- **УСЛОВИЕ ЗАДАНИЯ**:
Кратко ответьте на вопросы по тексту о детстве и школьных годах Михаила Нуайме.
1. Кем и в каком году была построена школа в Баскинте?
2. Как местные жители называли «Русскую школу»?
3. Какой сборник статей писатель выпустил в 1929 году?

- **ИСХОДНЫЙ ТЕКСТ**:
•••••

То, что Михаил долгие годы детства считал «краем земли», никогда не простится с его литературным alter ego: впоследствии ни один крупный роман или рассказ Нуайме не обойдется без сцен, скрупулезно воссоздающих величавые картины «высокогорного» Ливана.
Первая встреча будущей легенды арабской прозы с его любимой Россией состоялась уже в отрочестве. Православный Михаил был отдан родителями на обучение в «Русскую школу» («Москоби», по выражению местных жителей) Императорского палестинского общества – в то заведение, которое ее выпускник чуть позже назовет «идеальной школой». Оснащенная российским обществом просторная и светлая школа, построенная мужским населением деревни в 1899 году, стала настоящей гордостью Баскинты. Пятеро присланных учителей и три учительницы на протяжении нескольких лет преподавали Михаилу и его сверстникам арабский и русский языки, арифметику и историю, географию и пение. В школе кипела и общественная жизнь, сплачивающая вокруг «Москоби» всю округу. Так, ученики каждый год с нетерпением ждали дня тезоименитства императора Николая II, отмечавшегося в школе – да и во всей деревне – с поистине императорским размахом. Политическая грамотность директора школы, выпускника русской Учительской школы Назарета, потребовала установить второй «школьный» праздник – день воцарения султана ʻАбдулхамида. Последнюю дату, в отличие от первой, дети и взрослые Баскинты отмечали крайне неохотно. По свидетельству Нуайме, всех учащихся русской школы «заставляли заучивать наизусть панегирики султану… совершая тем самым ужасное преступление против их вкуса и невинных мыслей. Но, тем не менее, мы обязаны были учить эти глупости и нараспев повторять их перед огромной аудиторией»6. Впоследствии в эпохальном сборнике статей «Сито» (1929) писатель назовет подобного рода «политкорректность» не чем иным, как «пустой славой», до сих пор третирующей своей «едкой ложью» многострадальный арабский народ.

•••••

- **ИСХОДНЫЕ МАТЕРИАЛЫ**:
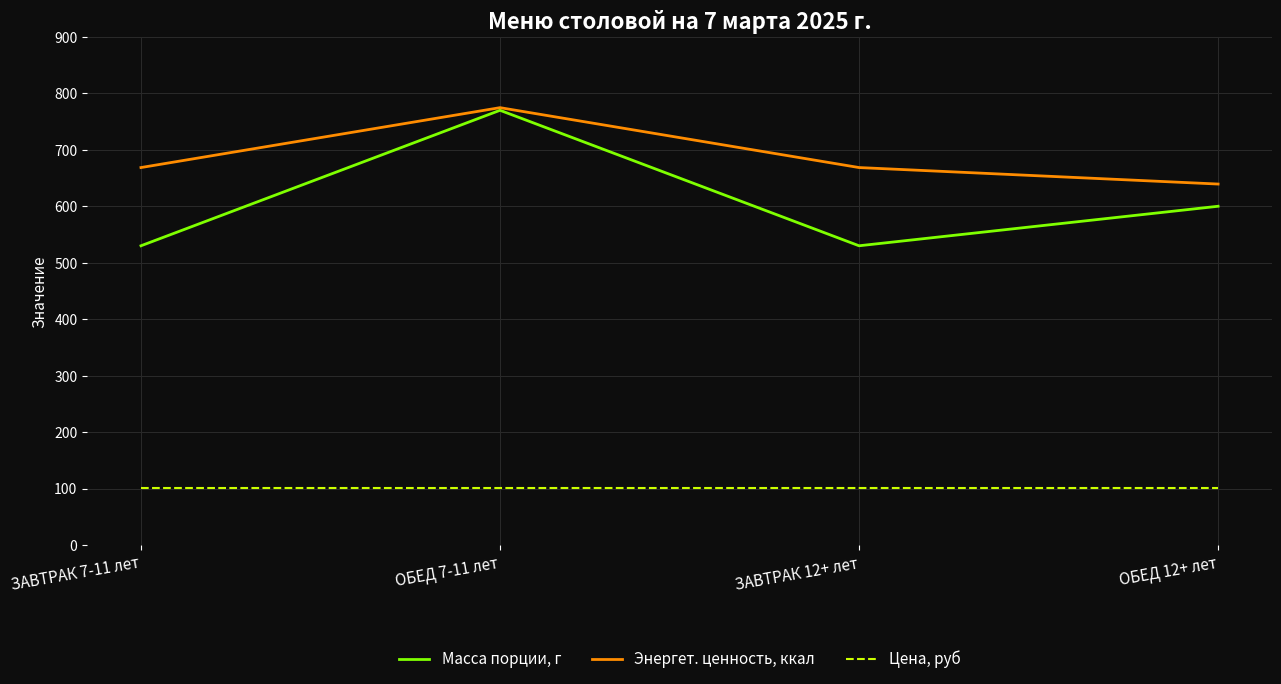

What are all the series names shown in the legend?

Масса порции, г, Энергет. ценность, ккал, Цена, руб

•••••

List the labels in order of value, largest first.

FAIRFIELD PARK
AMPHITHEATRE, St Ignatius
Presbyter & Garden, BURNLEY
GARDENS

•••••

- **РЕШЕНИЕ ЗАДАНИЯ**:
1. Школу построило мужское население деревни в 1899 году.
2. Местные жители называли её «Москоби».
3. В 1929 году вышел сборник статей «Сито».